Was geht im Kreml vor? Was will Putin? Russlandexperten mit echter Sachkenntnis dringend gesucht. (Foto: Adam Bortnowski auf Pixabay)

Wo Jürgen Trittin und Kevin Kühnert sich wie Schuljungen überfahren ließen, lieferte die Gastgeberin Anne Will noch das Sahnehäubchen, in dem sie mit einem geistigen Bückling  den Satz einwarf „Anne Applebaum sagt…“, dies immer mit dem Brustton der Überzeugung, als glaubte Will den Applebaum Worten wie man Moses die Zehn Gebote abnehmen musste. Wäre es nicht so peinlich gewesen, man hätte einen humorvollen Abend haben können. Als Krönung gab es dann noch einen Einspielfilm, der uns Deutsche als Waschlappen zeigte, weil wir nicht mit Waffen in Kiew vorfahren und Boris Johnson als entschlossenen Politiker zeigte. Der größte Lügner und Partylump europäischer Politik als Kronzeuge der Will-Redaktion. Ein weiterer Beweis für unsere angebliche Schande, sehr zur gefälligen Freude von Frau Applebaum, im ukrainischen Parlament hätten die Abgeordneten mit allen europäischen Fahnen gewunken, nur nicht mit der Deutschen. Schau einer an. Damit standen wir im Schach von Frau Will und Frau Applebaum. Das Matt dann vom ukrainischen Botschafter in Deutschland, dem Herrn Dr. Andrij Melnyk, der wie ein Gutsherr mitteilte, was er alles wünscht und welche Art von Kriegsgerät die Ukraine gefälligst geliefert haben möchte. Worüber selbst der redegewandte Jürgen Trittin stolperte, war Melnyks selbstherrlicher Einwand, er hätte dies den Deutschen schließlich schon längst über die Medien mitgeteilt. An dem Punkt wollen wir den Vorhang fallen lassen. Das Ukraine-Spektakel damit natürlich nicht vorbei, sondern ein uns beschäftigendes und auf Fortsetzung angelegtes Drama in vielen Akten, die unausweichlich weiter auf uns zukommen.

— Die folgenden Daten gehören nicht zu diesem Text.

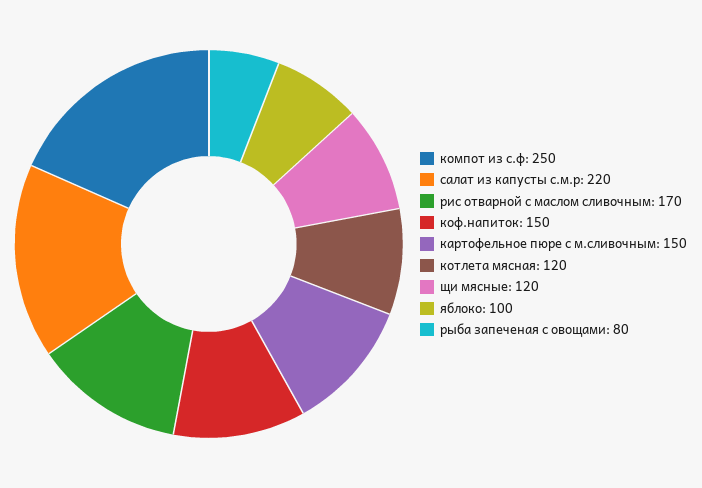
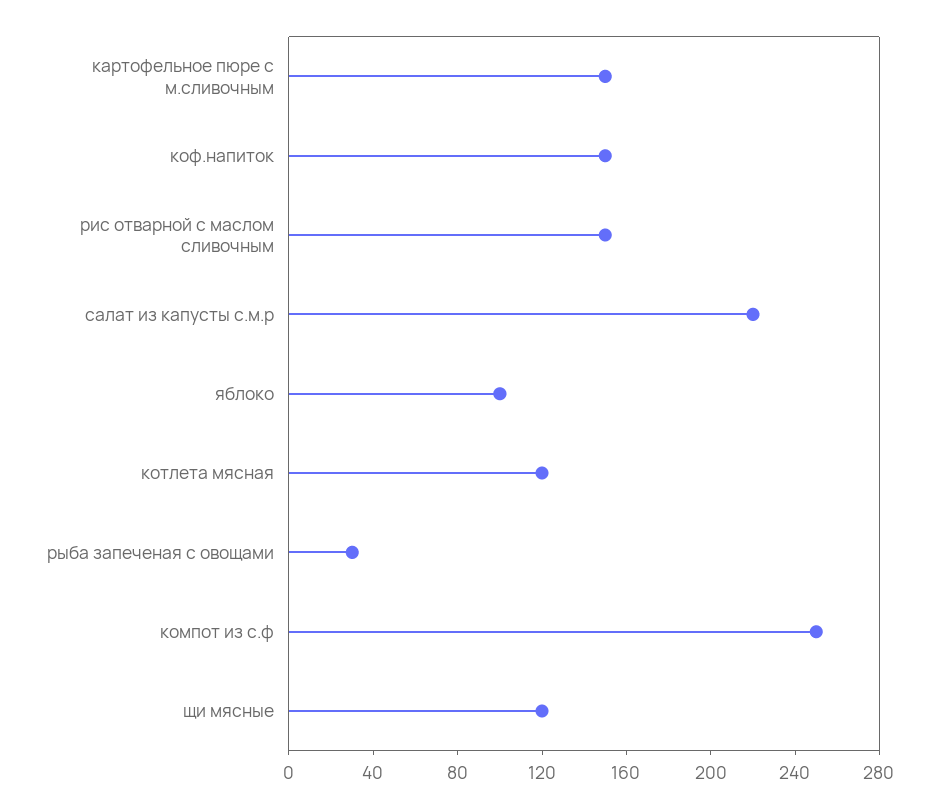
  {
    "компот из с.ф": 250,
    "салат из капусты с.м.р": 220,
-   "рис отварной с маслом сливочным": 170,
+   "рис отварной с маслом сливочным": 150,
    "коф.напиток": 150,
    "картофельное пюре с м.сливочным": 150,
    "котлета мясная": 120,
    "щи мясные": 120,
    "яблоко": 100,
-   "рыба запеченая с овощами": 80
+   "рыба запеченая с овощами": 30
  }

Das letzte Wort soll allerdings an Erich Maria Remarque gehen, den Autor von „Im Westen nichts Neues“. In seinem Antikriegsroman findet sich der schlichte Satz: „Erst das Lazarett zeigt, was Krieg ist.“ Verleumdet von der Hugenberg-Presse, seine Bücher verbrannt, er verfolgt von den Nazis. Als Nazigegner, Antifaschist und Emigrant später diffamiert und verdächtigt im Adenauer-Staat, äußerte Remarque sich 1962 in einem TV-Gespräch gegenüber Friedrich Luft:

Pazifist, weil er die Schrecken des Krieges genau kannte: Erich Maria Remarque

Dass man gegen den Krieg ist, fand ich ganz selbstverständlich. Dazu braucht man gar kein Programm. Ich dachte immer, jeder Mensch sei gegen den Krieg. Bis ich herausfand, dass es welche gibt, die dafür sind. Besonders die, die nicht hineingehen müssen.